[Haskell-cafe] Re: Bound threads

[Marcin 'Qrczak' Kowalczyk]

Wolfgang Thaller <wolfgang.thaller at gmx.net> writes:

>> Indeed, my brain is melting, but I did it :-)
>
> Congratulations. How about we found a "Bound-thread-induced brain
> melt victims' support group"?

The melt was entertaining :-)

> Besides simplicity, one of the main reasons for moving our select()
> call from the run-time system to the libraries was to avoid the
> performance hit of having to call select() every time through the
> scheduler loop rather than only once per IO operation.

I use epoll when available. It's Linux-specific and allows to register
and unregister descriptors separately from waiting. This not only
saves process time to set up the array, but also kernel time scanning
the array and hooking to files.

I've heard BSD kqueue mechanism has similar properties.

I unregister descriptors from epoll "lazily": when epoll returned
that data is available but no thread was in fact waiting for it. This
saves repeated registration when a thread alternates between I/O and
computation.

When the scheduler determines that it has no thread to wake up
immediately, it performs a GC before going to wait if the program
did roughly at least half of work until the next normal GC.

> Imagine having one or more (unbound) threads that spend most of their
> time waiting for IO, and a bunch of (also unbound) threads that do
> some computation. If select() is part of the scheduler loop, you will
> get a select() call whenever a thread-switch between the computation
> threads happens.

Actually once the next thread in the "running and I/O" queue is an I/O
thread, not in every scheduler iteration. Or more precisely a consecutive
span of I/O threads in this queue.

epoll_wait takes 0.2 us here, poll takes 1 us, select takes 0.6 us
(1 descriptor in each case). I wonder why poll is slower than select.

I was thinking about integration with gtk/glib event loop. There are
two ways: either we ask glib to poll using a function supplied by us,
or we perform polling using glib functions instead of raw epoll / poll
/ select. The first choice seems better because otherwise callbacks
registered at glib were started from the scheduler and this will not
work, it's even not clear on behalf of which thread they should run.
In this case we must provide a function with an interface of poll().

Without additional support in the runtime (other than making file
objects which don't close their underlying file, but this is easy),
the function can be implemented by starting a thread for each
descriptor, collecting the results, and cancelling threads when some
descriptor is ready or when the timeout expires.
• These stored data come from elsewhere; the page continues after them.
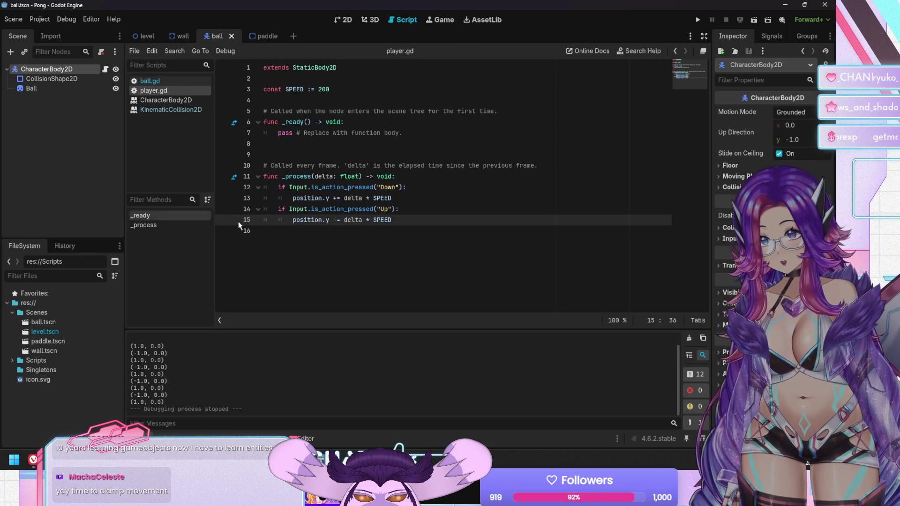
pyautogui.click(164, 81)
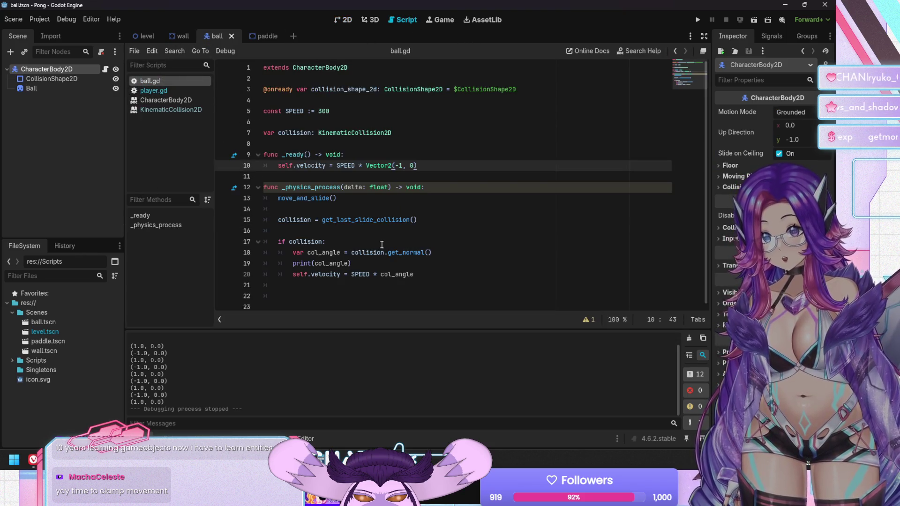
# Change line 19 to print(collision.get_angle()) and run the game to test it
pyautogui.click(320, 266)
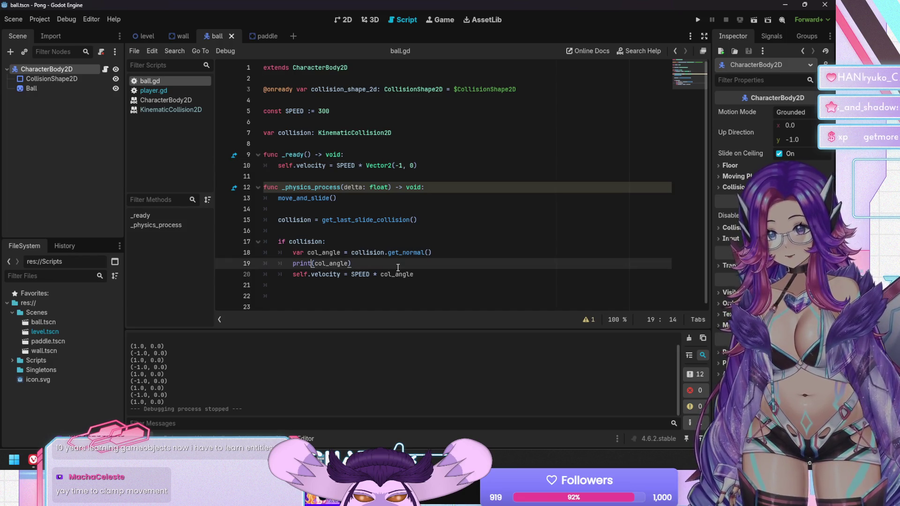
pyautogui.press('shift+End')
pyautogui.write('(co')
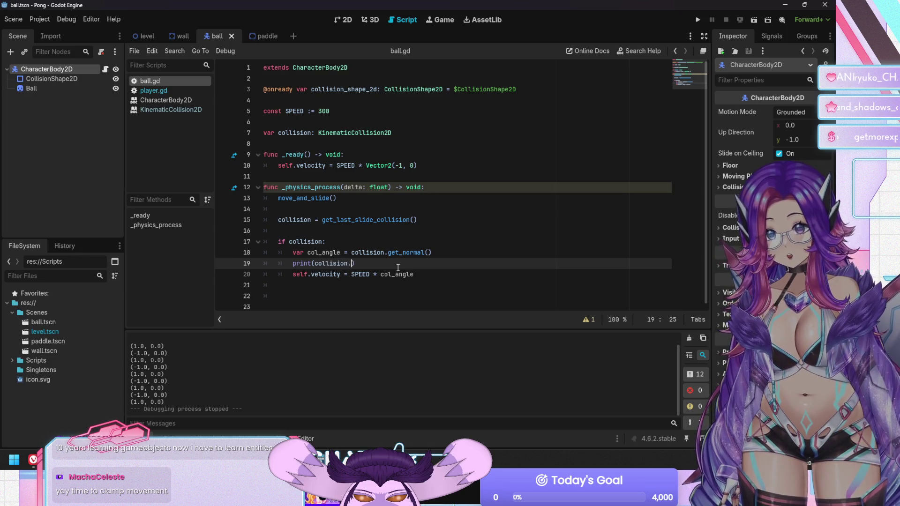
pyautogui.press('Return')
Let's assume that
real poll is used by our scheduler and that no other thread does I/O
at the moment, and see what really happens:
- the threads are created at the end of the run queue
- other threads in the program execute their time slices
- each of the newly created threads is marked as waiting for I/O
- other threads in the program execute again (ugh)
- the scheduler looks at the first I/O thread and makes poll()
- all threads whose I/O is ready are woken up
- the next running thread is chosen (perhaps one of threads woken up
  in the previous step)
- it notifies the manager thread that glib-poll-emulation is ready
- when execution reaches the manager, it kills other threads and
  reports the result to glib

It seems that other than a bunch of context switches there is not much
work besides the required minimum. (It gets worse wich epoll, which is
suitable for a mostly unchanging set of watched descriptors.)

With GHC implementation I think each thread which adds a descriptor
will wake up the service thread through a pipe, and later they will
wake it up again to unregister files when they become cancelled.

>> All threads except the thread performing the fork become unbound.
>> [...]
>
> What happens when fork is called from an unbound thread? Does it
> become bound in the child process?

No. But in ForkProcess and ForkProcessKillThreads this thread plays
the role of the main thread: it receives Unix signals; it receives
internal asynchronous signals like heap overflow and deadlock; when it
terminates, the process terminates; if it terminates with an unhandled
exception, a handler which normally prints the stack trace is called.
AtExit handlers are not run though.

I don't know what should be done, this got quite hairy. Actually the
above termination semantics currently applies only when fork is called
with an I/O action as an argument. It can also be called without,
like C fork(), and in this case the behavior is ugly: if the new main
thread in the child process was not the main thread before, its
termination is not special and there will be a deadlock. This should
be changed somehow.

In any case, when the previous main thread terminates (as it's
cancelled cleanly by ForkProcess), it checks whether it's still the
main thread. If not, it disappears like normal threads, except that
its OS thread will wait on a condition variable forever.

-- 
   __("<         Marcin Kowalczyk
   \__/       qrczak at knm.org.pl
    ^^     http://qrnik.knm.org.pl/~qrczak/